MacLeod’s painful header lifts Owen J. Roberts over Spring-Ford in OT
ROYERSFORD >> You’ve probably never seen a game-winning celebration like this.
There was Kylee MacLeod down on the turf, a look of agony on her face with teammates all around, smiles turning to looks of concern.
The Owen J. Roberts senior midfielder knew she’d connected with the header, but right now all she could think about was the shooting pain in her calf.
“As soon as I hit it off my head my leg cramped,” MacLeod said. “I’m on the ground and the first thing I asked was, ‘Did it go in?’”
MacLeod may have been the last to know, but that was no problem as the Owen J. Roberts girls soccer team continued its unbeaten start to the season with a 1-0 overtime victory at Spring-Ford in what has become the Pioneer Athletic Conference’s marquee matchup.
Owen J. Roberts, the defending PAC champion who reached the PIAA Class 4A semifinals a year ago, is off to an impressive 8-0 (4-0 PAC Liberty) start. Spring-Ford fell to 3-2 (2-1) but presented a real challenge for the Wildcats despite having so many new faces after last year’s senior-stacked squad.
MacLeod’s header from a Bailey Hunt corner kick lofted perfectly over Spring-Ford goalkeeper Riley Wallace (five saves) and into the top left corner of goal with 11.8 seconds remaining in the first overtime period.
“I’m ecstatic. I can’t believe that just happened with 11.8 seconds to go,” Hunt said. “I knew we were going to win, I just had that feeling.”
Hunt has been on a scoring tear so far this season while making the most of her increased playing time as a senior. It’s impossible to replace the output of PAC scoring queen Mahogany Willis (37 goals last season), but Hunt is certainly doing her part in the front three with Sarah Kopec and Hannah Delahaye.
“I’m just so happy I can do it with my team,” Hunt said. “It’s people I’ve grown up playing with so it’s been wonderful.”
Indeed, much of the OJR first XI plays on the same club team, the West-Mont United Magic, including Hunt, MacLeod, Mia Baumgarten, Gretchen Harken and Kenzie Milne.
MacLeod, arguably the best returning player in the PAC who is headed to Kutztown, got a valuable experience over the summer on another team, the Lehigh Valley Tempest. The Tempest play in the Women’s Premier Soccer League and features mostly college players looking to stay sharp in the summer months.
“That was scary,” MacLeod said of the introduction to the Tempest’s level of play. “You come in and are against these brutes. You get hit and get hit and it’s just a level of speed that I try to carry here. It’s incomparable.”
The Wildcats may have been the ones headed home happy, but Spring-Ford, under new coach Mo Hadidi, carried a real threat to put a tally in OJR’s loss column. Ella Curry, Hope Flanegin, Devin Rawley and Molly Thomas led things on the attack.
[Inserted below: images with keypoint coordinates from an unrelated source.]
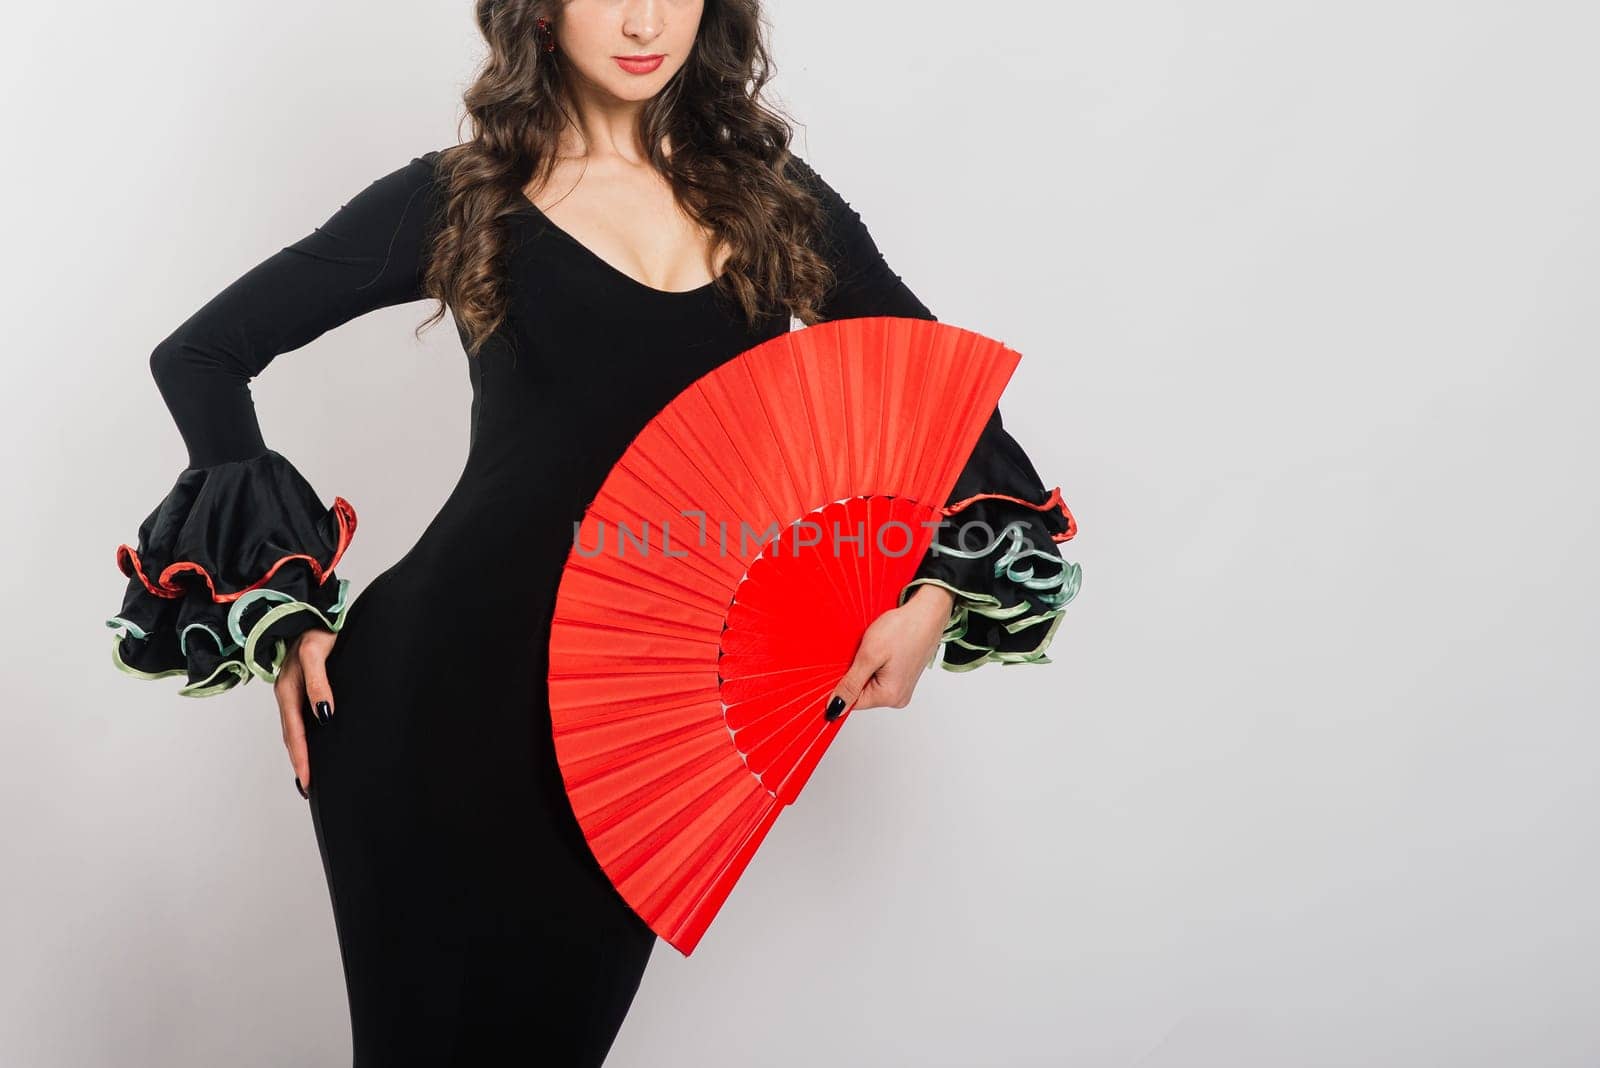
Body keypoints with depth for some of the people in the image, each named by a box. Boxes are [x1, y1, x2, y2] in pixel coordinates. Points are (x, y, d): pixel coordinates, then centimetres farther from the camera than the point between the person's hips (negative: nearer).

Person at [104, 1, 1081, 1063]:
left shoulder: (772, 195, 8)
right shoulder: (460, 198, 1)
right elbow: (199, 357, 4)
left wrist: (936, 595, -1)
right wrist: (285, 615, -3)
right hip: (455, 693, -2)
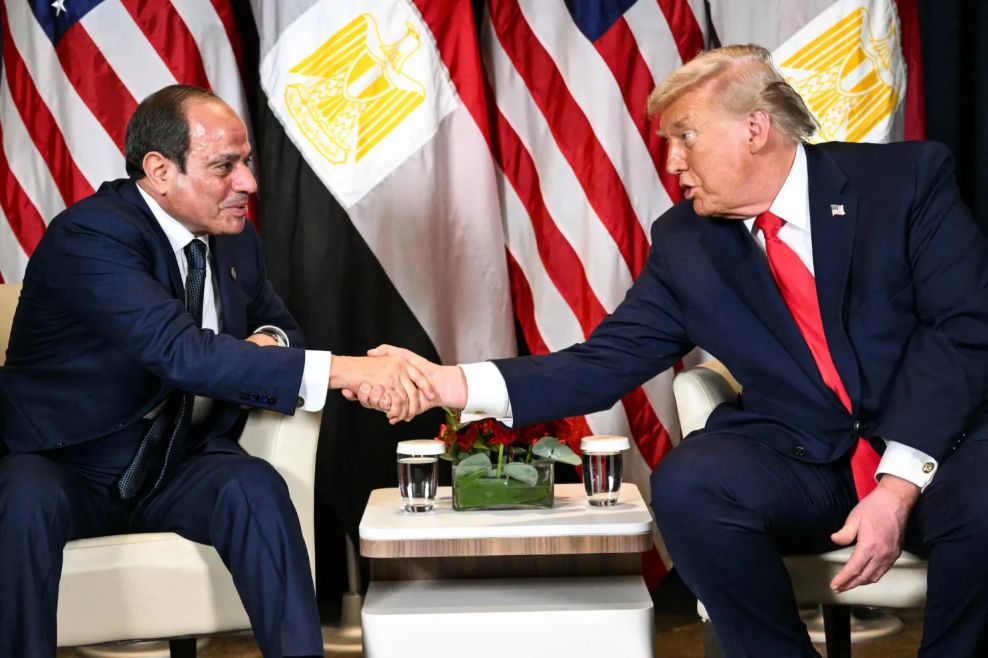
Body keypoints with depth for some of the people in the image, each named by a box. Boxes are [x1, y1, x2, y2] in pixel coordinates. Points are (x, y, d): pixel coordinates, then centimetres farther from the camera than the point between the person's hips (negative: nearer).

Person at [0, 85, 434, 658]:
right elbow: (181, 350, -35)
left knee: (254, 486, -27)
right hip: (68, 468, -4)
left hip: (180, 468, 5)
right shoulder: (88, 236, -22)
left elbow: (277, 325, 19)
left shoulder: (236, 239, 2)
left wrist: (268, 342, -10)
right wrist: (344, 369, -42)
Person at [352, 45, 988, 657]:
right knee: (687, 482, -28)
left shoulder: (909, 178, -5)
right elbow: (605, 363, 1)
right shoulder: (685, 242, 3)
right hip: (803, 465, 2)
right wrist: (456, 383, -14)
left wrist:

“It’s a young group compared to the last bunch of years where it was all seniors,” Hadidi said. “We’re trying players without experience but they really work together and there’s no bad feelings about who misses or who didn’t. They work and give each other motivation.”
Spring-Ford has more to figure out with not nearly as much continuity as Monday’s opponent.
“When you play three or four years together you understand every single step and know each other as a group,” Hadidi said. “But I like what I see. We have things to work on, but we’ll come back stronger.”
After OJR’s Hunt played a pair of dangerous crosses in the opening minutes of the game, chances were at a premium throughout. The Wildcats did not put enough shots on frame while the Rams needed a bit more connection in the final third. Their best chance came when Ally McVey carried the ball down the right side, passed across goal and found Rawley, who struck a good shot that was saved by OJR keeper Samantha Hughes (six saves) with 12:30 remaining in regulation.
Yet it only takes one chance and there was no one better than OJR’s new undisputed leader.
“When (last year’s seniors) left, they said, ‘This is your team now,’” MacLeod said. “This is what I came to do, what I’ve always wanted which is to win. And to do it with people you care about is a great feeling. When I’m on the field I don’t think about who we lost, it’s about who we have.”